Оля не заметила, когда Павел Петрович достал из кармана ключ и повернул его в замке, — она увидела распахнутую дверь и полосатую материю, которой было затянуто зеркало в передней. Павел Петрович обождал, пока Оля переступит порог, захлопнул дверь за собой и ушел в столовую. Оля заглянула туда. Непривычно сгорбленный, отец сидел в кресле возле окна, как был — в пальто, в шапке, в калошах. Воротник пальто поднят, верхний крючок застегнут, — за тем, чтобы всегда было так, много лет следила мама, беспокоясь о здоровье папы, который часто простужался. На шапке, на воротнике, на бровях папы таяла снежная пыль, и по лицу его, по щекам, отражая скупой вечерний свет, бежали мелкие капельки. Папин взгляд был устремлен в спинку высокого стула, на котором, разливая чай и хозяйничая за столом, любила сидеть мама.
В доме было тепло, но Олю охватил озноб, еще больший, чем на улице.
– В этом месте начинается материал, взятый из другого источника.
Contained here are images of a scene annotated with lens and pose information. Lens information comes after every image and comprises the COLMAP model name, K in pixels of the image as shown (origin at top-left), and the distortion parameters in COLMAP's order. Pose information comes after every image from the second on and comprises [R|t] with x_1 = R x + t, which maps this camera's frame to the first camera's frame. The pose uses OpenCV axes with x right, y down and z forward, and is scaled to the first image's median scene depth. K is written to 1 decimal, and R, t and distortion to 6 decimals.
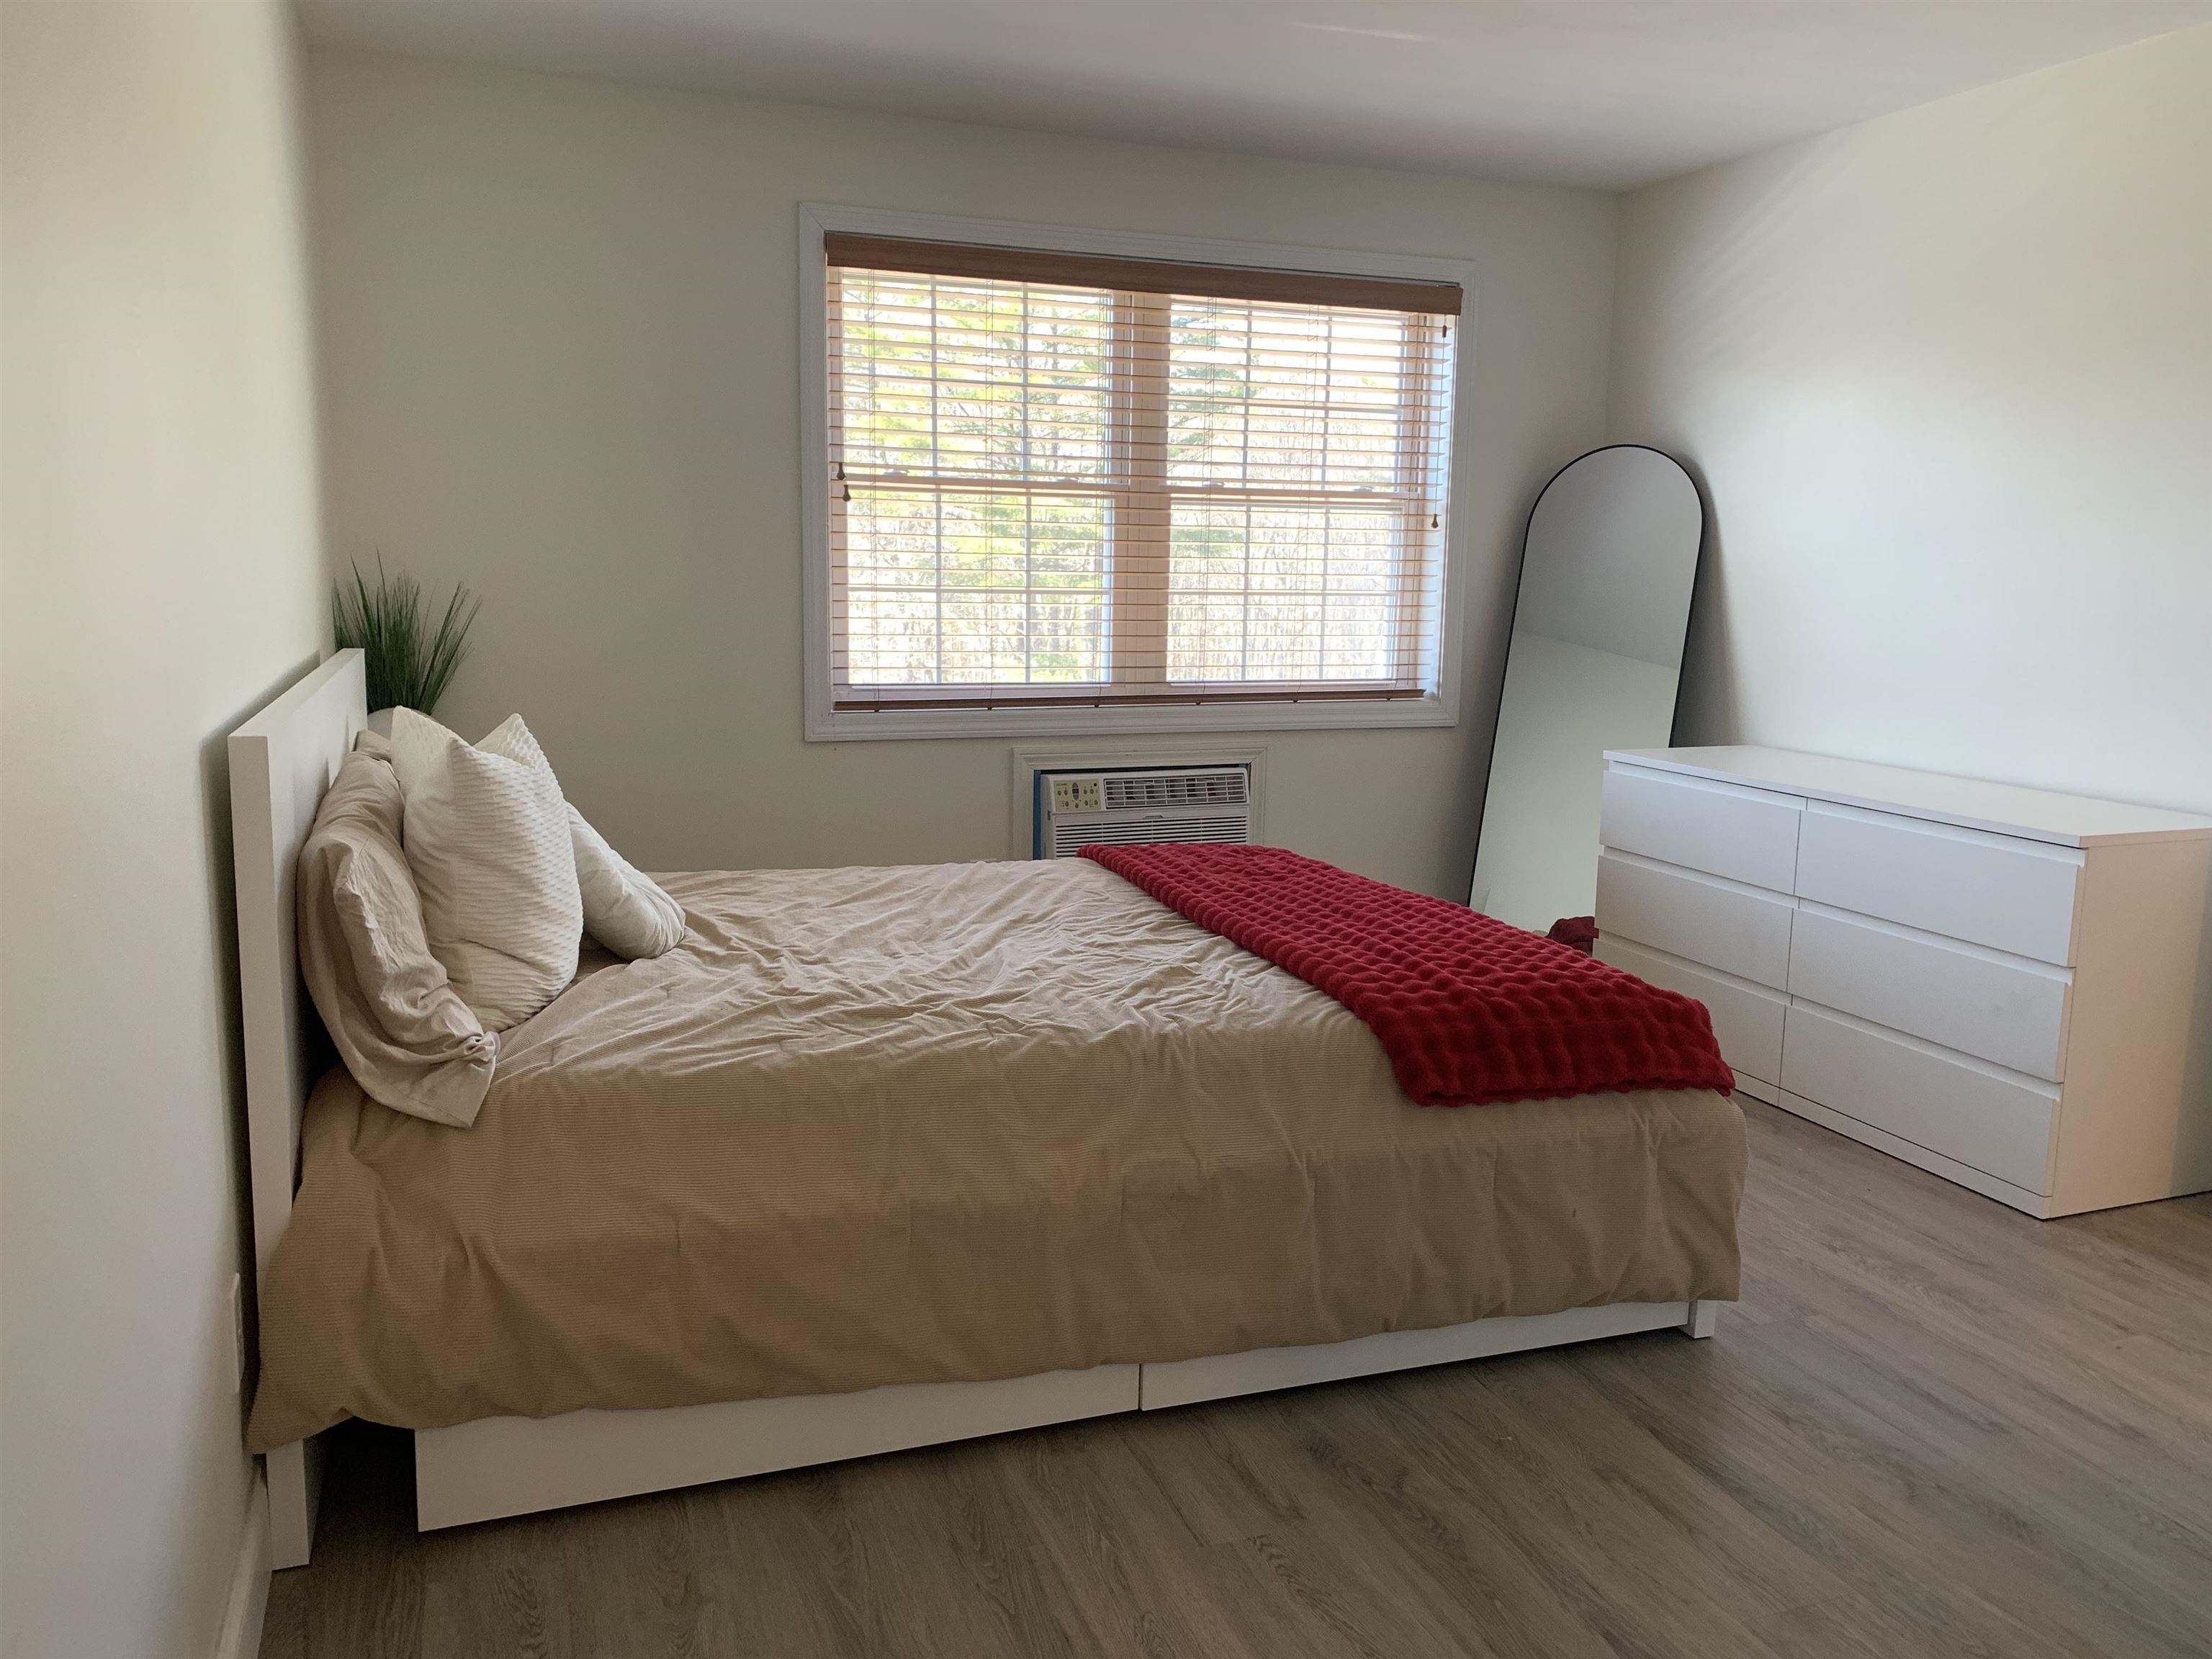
lens RADIAL K [[1687.0, 0, 1110.2], [0, 1687.0, 813.2], [0, 0, 1]] dist [0.008980, -0.010451]
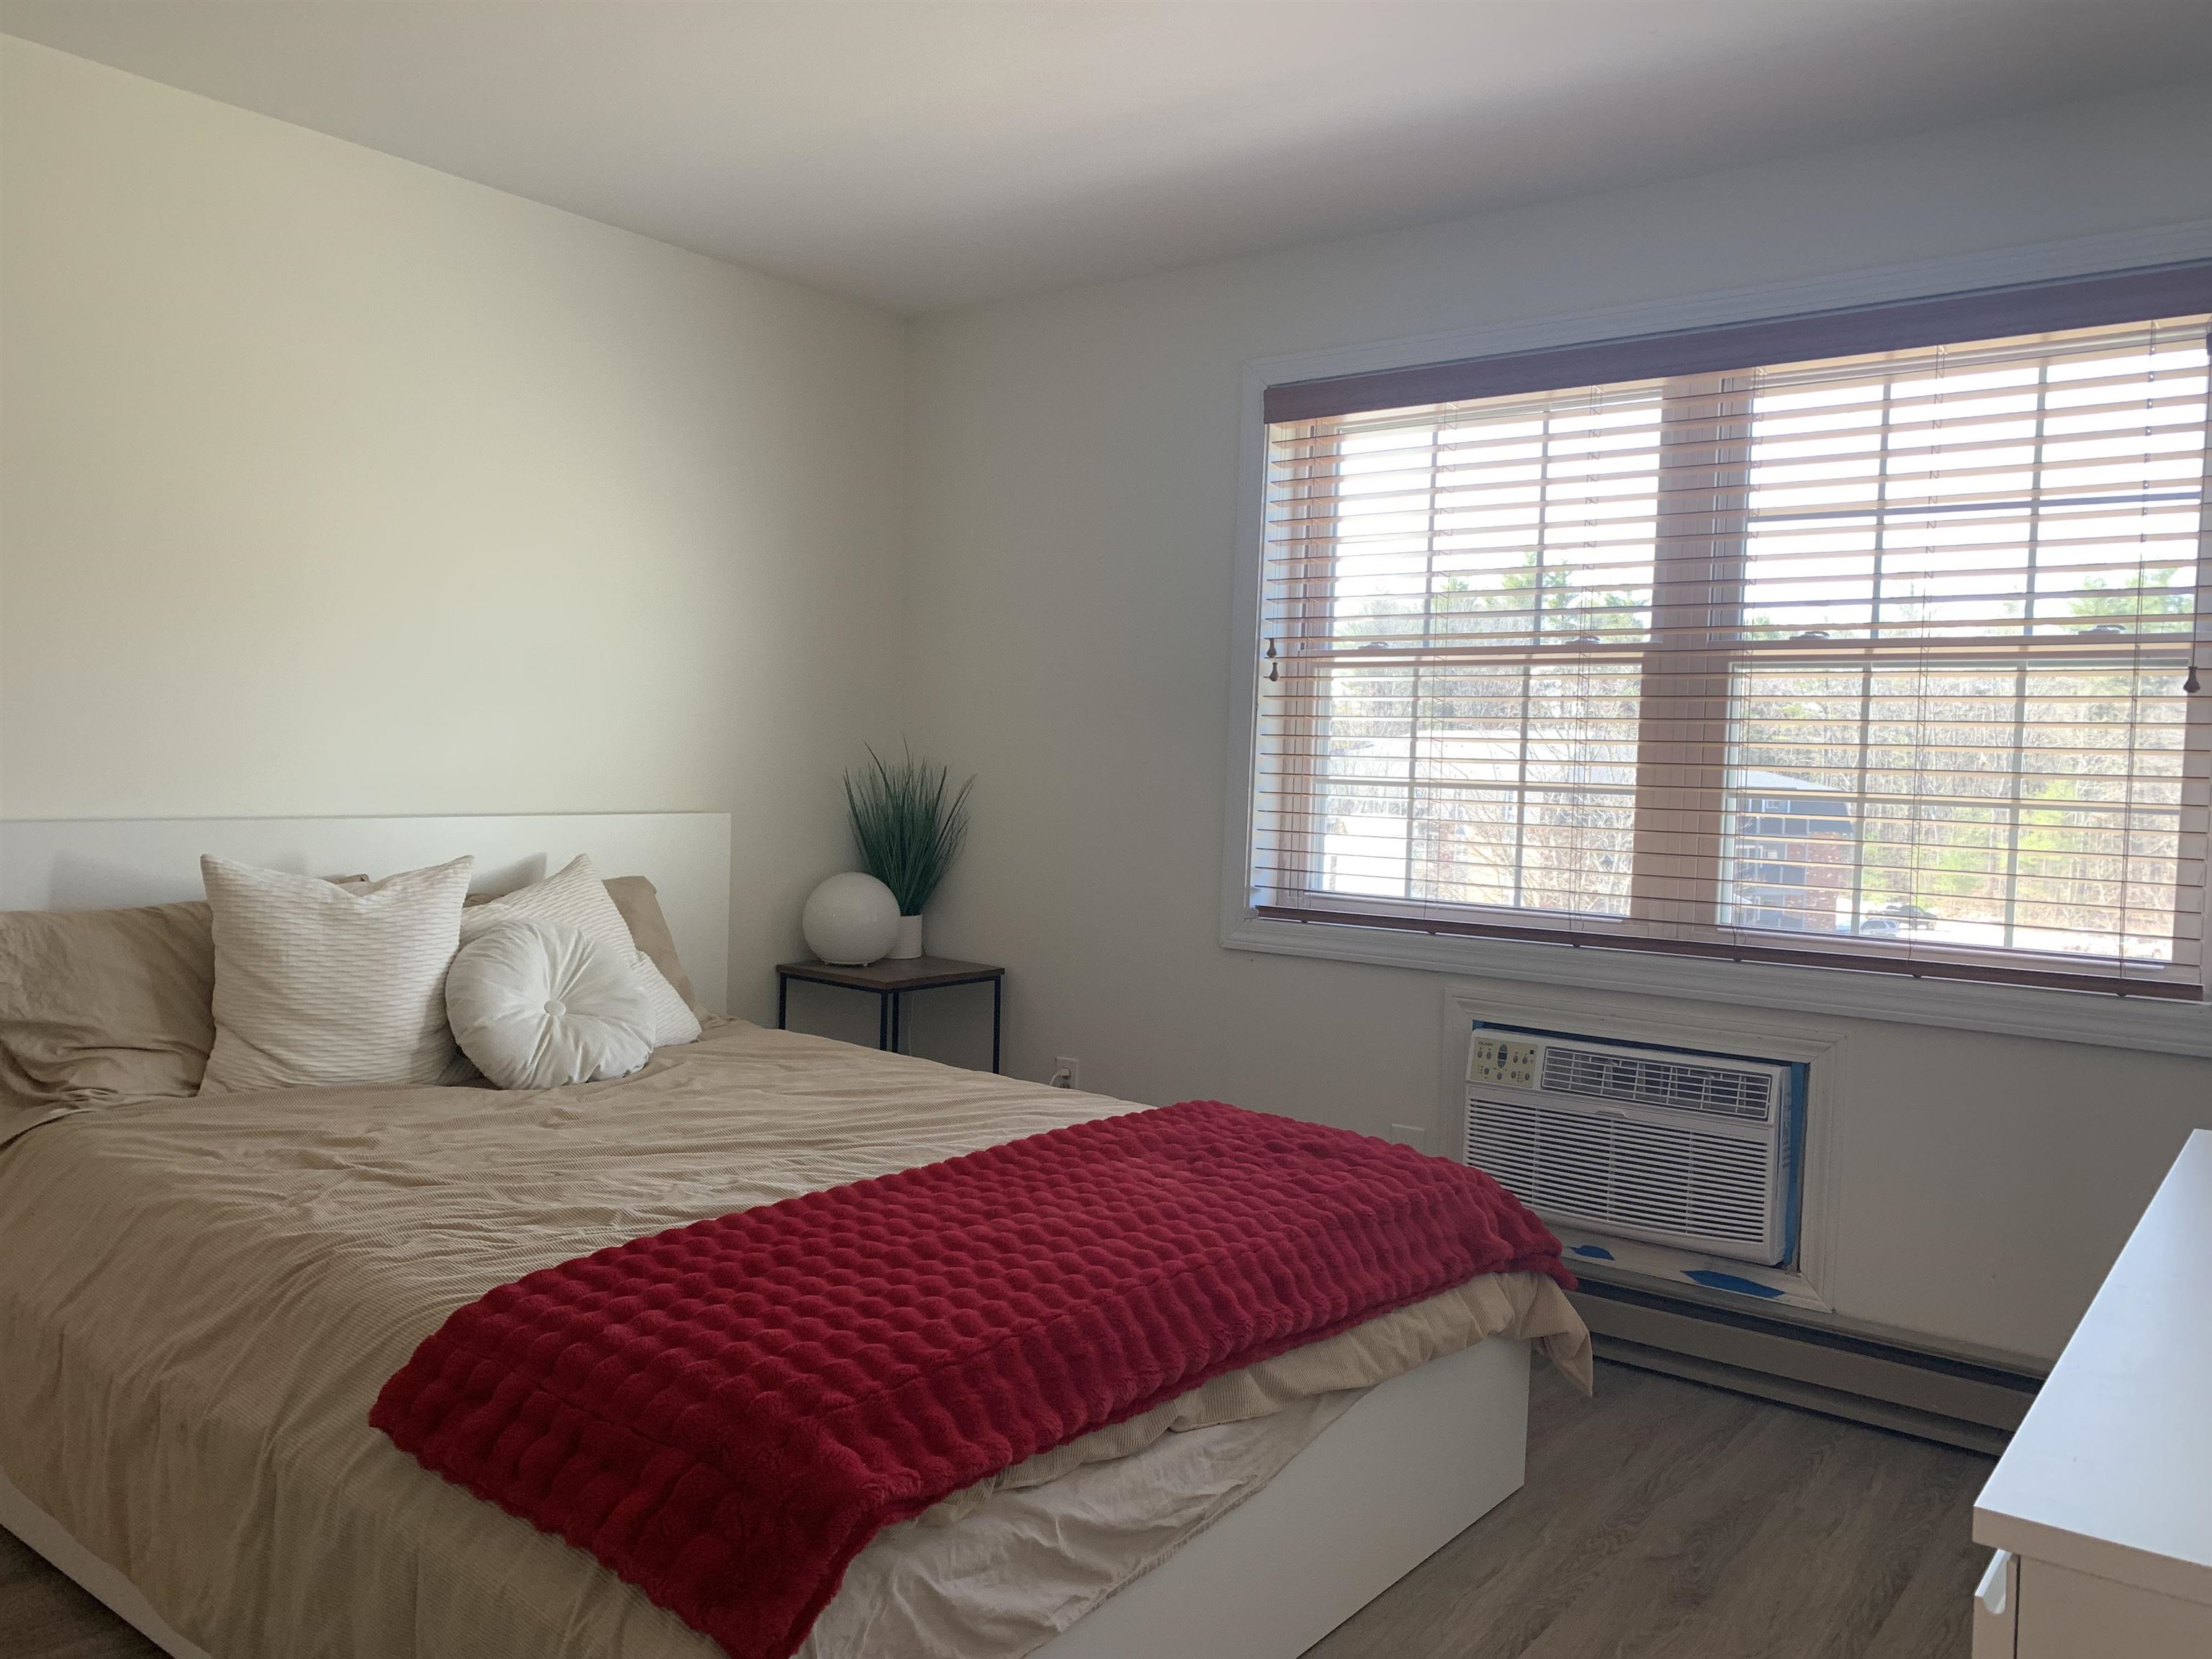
lens RADIAL K [[1679.2, 0, 1108.2], [0, 1679.2, 790.9], [0, 0, 1]] dist [0.097406, -0.144352]
pose [[0.543957, 0.011302, -0.839037, 0.477336], [-0.148919, 0.985337, -0.083273, -0.038174], [0.825793, 0.170246, 0.537664, 0.428866]]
Оля понимала, что должна бы кинуться к папе, обнять его, утешить. Но она не могла сделать это, у нее не было для этого сил, она сама ждала, все время ждала откуда-то утешений; глубоко в сознании таилась надежда, что все это окажется вдруг неправдой, чьей-то злой, отвратительной шуткой.
Она прикрыла дверь в столовую, оставив там отца, ушла в его кабинет и, тоже не раздеваясь — в пальто, в вязаной шапочке, в ботах, — легла на холодный черный диван. В кабинете стоял сумрак от приспущенных штор, снежная пыль скреблась за окнами, размеренно и не спеша постукивали большие часы в углу… Оля вновь услышала железный скрежет кладбищенских лопат и равнодушный грохот мерзлой земли о дерево, вошедший в ее сознание навеки. Она сжалась в комок на диване. Кто сказал, что ей, Оле, двадцать три года? Это же не так! Ей нет и десяти. Ей восемь… семь… Она возьмет и заплачет, закричит на весь дом, на весь мир, пусть все люди узнают о ее страшном горе.
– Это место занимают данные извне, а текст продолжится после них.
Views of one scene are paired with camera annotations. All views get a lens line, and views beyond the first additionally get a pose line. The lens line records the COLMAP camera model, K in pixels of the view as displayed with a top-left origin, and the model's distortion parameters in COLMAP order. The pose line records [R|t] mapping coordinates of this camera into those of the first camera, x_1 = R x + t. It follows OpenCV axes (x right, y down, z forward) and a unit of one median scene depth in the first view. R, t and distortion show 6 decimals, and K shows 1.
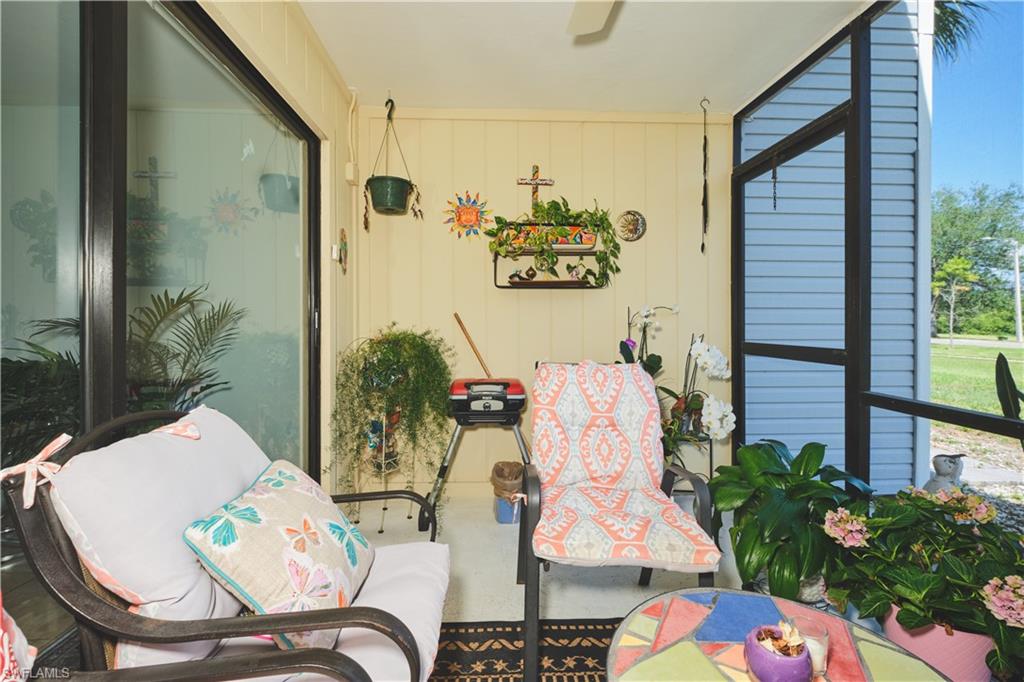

Но она так много плакала в минувшие дни, что уже не могла плакать, она могла только тихо стонать. Под этот стон она и задремала.
И вдруг… — да, да, не напрасно теплилась надежда: конечно, все было неправдой, Оля так ведь и знала! — в передней громко зазвонил звонок — энергичный, резкий, его ни с чьим никогда не спутаешь. Это был мамин звонок. «Мамочка, мамочка пришла!» — закричала Оля изо всех сил. И очнулась.
Звонил телефон на отцовском столе. Со стены перед столом на Олю смотрела мама. На улице зажгли фонарь, и в его колеблющемся свете мама была как живая. Это была совсем молодая мама: коротко стриженная, почти мальчик, в гимнастерке, которую и она и отец почему-то называли юнгштурмовкой, с широким ремнем через плечо, с комсомольским значком на карманчике. Казалось, мама встряхнула своей стриженой головой, высоко взлетели ее красивые брови, в глазах вспыхнули веселые синие искры.
Телефон звонил и звонил почти непрерывно, замолкая лишь на короткие минуты. По временам звонили и в передней, но совсем не условным маминым звонком. Поэтому ни она, Оля, ни Павел Петрович не шли отворять. Они никого не хотели видеть. Как только эти страшные мерзлые комья застучали о дерево, они, не сговариваясь, скрылись от всех родных, знакомых и друзей. Сейчас, конечно, друзья беспокоятся. Но неужели они думают, что в таком горе возможны какие-то утешения?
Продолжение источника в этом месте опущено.